The Vision for Alternative Development (VALD), has called on the Government to adopt the newly launched report “The Big Con” as it develops plans aimed at addressing the climate crisis in Ghana.

The Big Con Report was released during the virtual discussions of the United Nations Framework Convention on Climate Change (UNFCCC).

The report explained among others how “Big Polluters” were advancing a “net-zero” climate agenda to delay, deceive, and deny corporations and governments to build on a growing body of research that calls the integrity of the “net zero” as a political goal into serious question.

“As more and more ‘net-zero’ plans have been rolled out, the scientific, academic and activist communities have all raised grave concerns about the inability of these plans to achieve the commitments of the Paris Agreement and keep global temperature rise to below 1.5 degree Celsius.”

The VALD made the call in a petition presented to the Ministry of Environment Science, Technology and Innovation, on Monday, June 28, 2021, titled: “Stand with us against Big Polluters.”

It said: “The world is waking up to the fact that the fossil fuel industry knowingly jeopardizes the safety and security of millions of people around the world for their own parochial and short term interests.

“It is an industry composed of the world’s largest and richest companies who rake in profits while the poorest and most vulnerable communities reel from super typhoons and droughts made worse by climate change and suffer from loss of lives and livelihoods in a world degraded by the impacts.”

The VALD stated that increasingly the concept of “net-zero” was being misconstrued in political spaces as well as by individual actors to evade action and avoid responsibility.

“The idea behind Big Polluters’ use of ‘net-zero’ is that an entity can continue to pollute as usual or even increase its emissions and seek to compensate for those emissions in a number of ways.”

“These schemes were being used to mask inaction, foist the burden of emissions cuts and pollution and bet the collective future of the citizenry through ensuring long-term, destructive impact on land and forests, oceans, and advancing geoengineering technologies,” it said.

The VALD said it was time for decision-makers to prioritise people over polluters and that the Government should reject “net-zero” scam and big polluters’ and their false solutions, to protect and save the environment for the present and future generations while encouraging other governments to do the same.

“Communities across the African continent, on the frontlines of the climate crisis, are demanding real action and an end to Shell’s and other polluter’s green-washing and abuses. They must be held accountable for climate crimes.

We cannot afford to fall for the same tricks that Shell and the rest of the fossil fuel industry have been playing for decades with their deceptive green-washing schemes, which is now taking the shape of their meaningless ‘net zero’ climate pledges.”

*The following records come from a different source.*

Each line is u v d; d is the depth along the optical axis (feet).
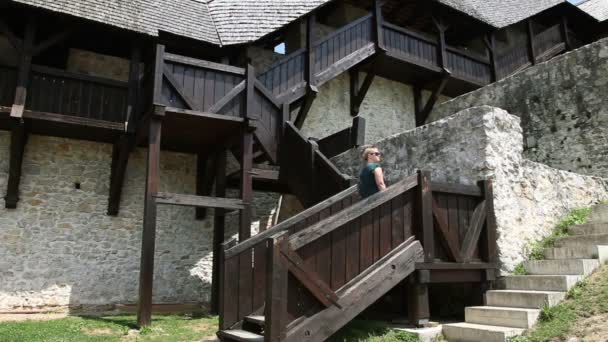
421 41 38.96
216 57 31.86
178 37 28.81
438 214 16.07
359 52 34.58
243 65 31.94
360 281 13.89
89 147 29.96
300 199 23.67
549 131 26.81
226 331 14.51
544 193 19.81
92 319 23.17
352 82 39.24
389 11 42.11
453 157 19.45
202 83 23.91
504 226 17.48
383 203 15.10
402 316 17.16
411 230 15.71
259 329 14.40
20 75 24.77
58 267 28.04
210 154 31.89
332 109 38.27
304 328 12.50
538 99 27.45
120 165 28.07
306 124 36.70
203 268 32.01
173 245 31.37
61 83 26.03
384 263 14.58
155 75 22.45
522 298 14.92
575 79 25.86
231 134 26.71
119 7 27.78
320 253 13.39
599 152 24.47
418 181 15.99
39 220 27.96
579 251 16.71
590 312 13.21
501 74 43.80
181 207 32.09
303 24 37.83
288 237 12.60
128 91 27.50
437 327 15.17
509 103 28.91
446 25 41.29
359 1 40.09
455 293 18.07
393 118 41.83
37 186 28.19
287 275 12.44
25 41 25.26
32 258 27.50
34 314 26.55
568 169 25.71
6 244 27.02
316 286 12.91
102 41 29.71
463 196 17.10
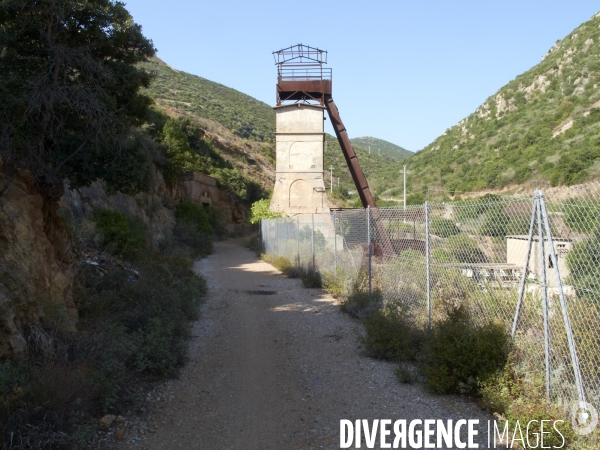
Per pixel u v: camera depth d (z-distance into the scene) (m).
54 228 7.22
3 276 5.24
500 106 63.69
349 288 11.18
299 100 30.20
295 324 9.30
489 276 6.77
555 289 5.41
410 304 8.30
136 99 7.87
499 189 38.22
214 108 102.25
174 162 32.50
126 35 7.47
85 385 4.58
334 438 4.51
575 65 55.06
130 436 4.45
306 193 29.12
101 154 7.25
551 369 4.78
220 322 9.55
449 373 5.62
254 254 27.44
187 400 5.42
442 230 7.79
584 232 4.80
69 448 3.99
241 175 54.69
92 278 8.62
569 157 28.81
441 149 69.44
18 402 4.04
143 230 18.81
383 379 6.09
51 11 6.55
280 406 5.29
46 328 5.48
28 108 6.05
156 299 8.24
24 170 6.39
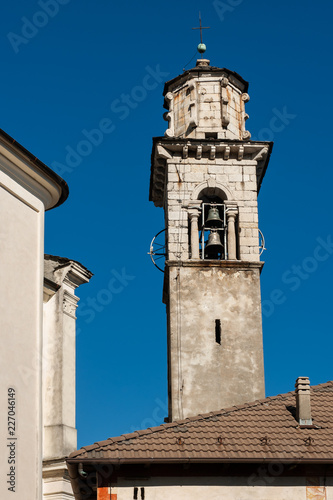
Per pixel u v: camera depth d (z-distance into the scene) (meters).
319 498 36.59
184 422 38.88
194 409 50.44
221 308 52.38
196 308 52.31
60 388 46.16
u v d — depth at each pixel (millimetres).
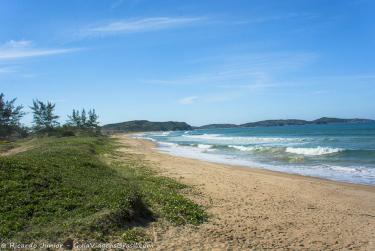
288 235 10711
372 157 31328
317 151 35938
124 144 55000
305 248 9695
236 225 11359
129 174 19125
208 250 9023
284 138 65938
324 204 15109
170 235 9883
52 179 12258
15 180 11336
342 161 29953
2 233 8258
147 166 24547
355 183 20250
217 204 14023
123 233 9359
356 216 13266
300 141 55438
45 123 65188
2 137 58625
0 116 58656
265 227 11359
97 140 49844
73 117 84938
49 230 8672
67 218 9492
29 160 15203
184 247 9086
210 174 22375
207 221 11516
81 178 13523
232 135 101188
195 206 12984
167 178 19078
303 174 24016
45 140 44625
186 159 32406
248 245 9625
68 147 27500
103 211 10086
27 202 10062
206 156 37875
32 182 11438
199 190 16594
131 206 10766
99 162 20359
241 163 31031
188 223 11070
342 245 10070
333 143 48500
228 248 9258
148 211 11445
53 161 16609
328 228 11609
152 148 50344
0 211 9320
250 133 112938
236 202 14609
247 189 17641
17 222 8852
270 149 40594
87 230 8961
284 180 20938
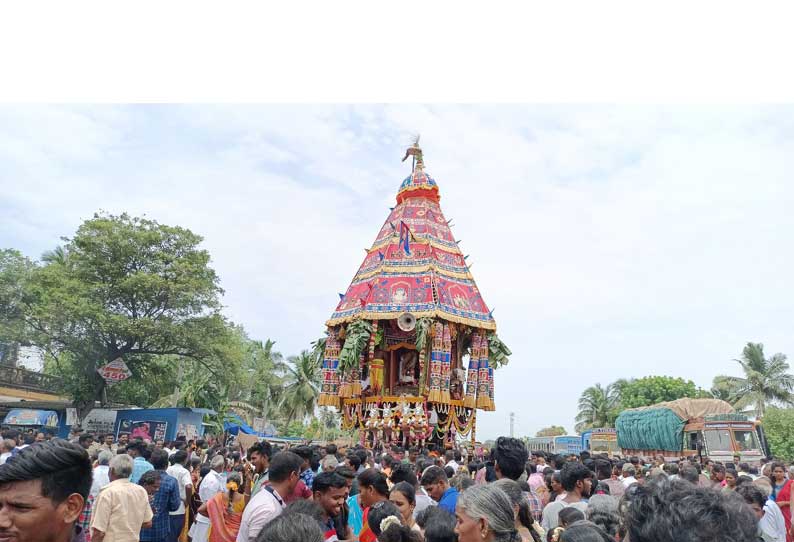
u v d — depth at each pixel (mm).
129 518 7703
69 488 2848
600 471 9750
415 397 27250
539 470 13406
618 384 88062
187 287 38406
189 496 11719
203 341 39469
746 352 60750
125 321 36406
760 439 25953
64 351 40406
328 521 6395
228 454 16812
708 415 27094
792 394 57156
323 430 73000
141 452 12195
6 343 38812
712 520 2066
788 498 10031
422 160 34719
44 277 37156
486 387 28625
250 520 5676
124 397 48844
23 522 2713
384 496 6871
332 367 29828
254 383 65938
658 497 2248
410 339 29234
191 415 35031
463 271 31109
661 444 30234
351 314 28719
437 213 33156
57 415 37250
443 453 20109
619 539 4801
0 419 38656
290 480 6070
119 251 38031
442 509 5035
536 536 4594
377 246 32281
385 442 26688
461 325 29094
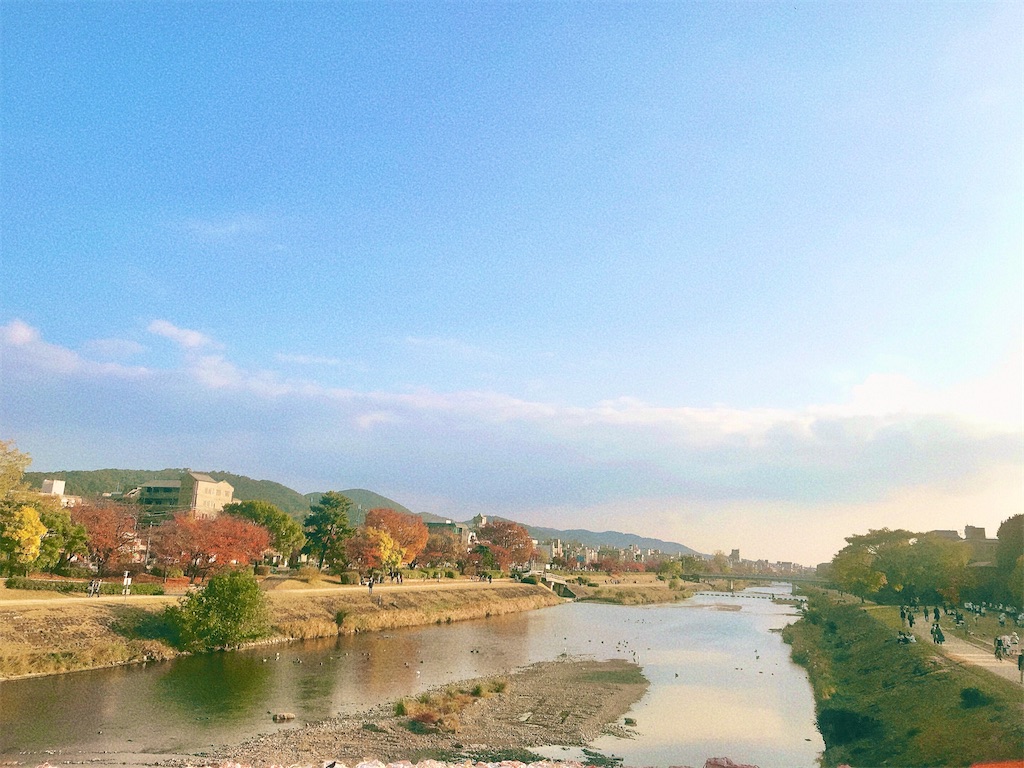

“Protect the rights of local communities, Indigenous peoples, peasants, fisherfolk, pastoralists, nomadic and rural peoples, and women as stewards of nature.

Shift the costs of climate change from people and communities to the entities responsible for both global greenhouse gas emissions and the intentional deceit that has inexcusably delayed climate action. Help communities fund a just transition that protects workers’ rights and livelihoods,” the VALD said.

The VALD stated: “Honorable Minister, by holding polluting industries liable, we can end their abuses, unlock the finance needed to advance real solutions, and justly address the climate crisis as stipulated in the “Liability Roadmap.”

It said with the emergence of oil fields in some part of Ghana, it behooved on the nation to begin to follow and adhere to global best practices to ensure the protection of the present and future generations from the devastating effects of big polluters.

“We are by this petition urging the government to ensure public health is placed above profit.”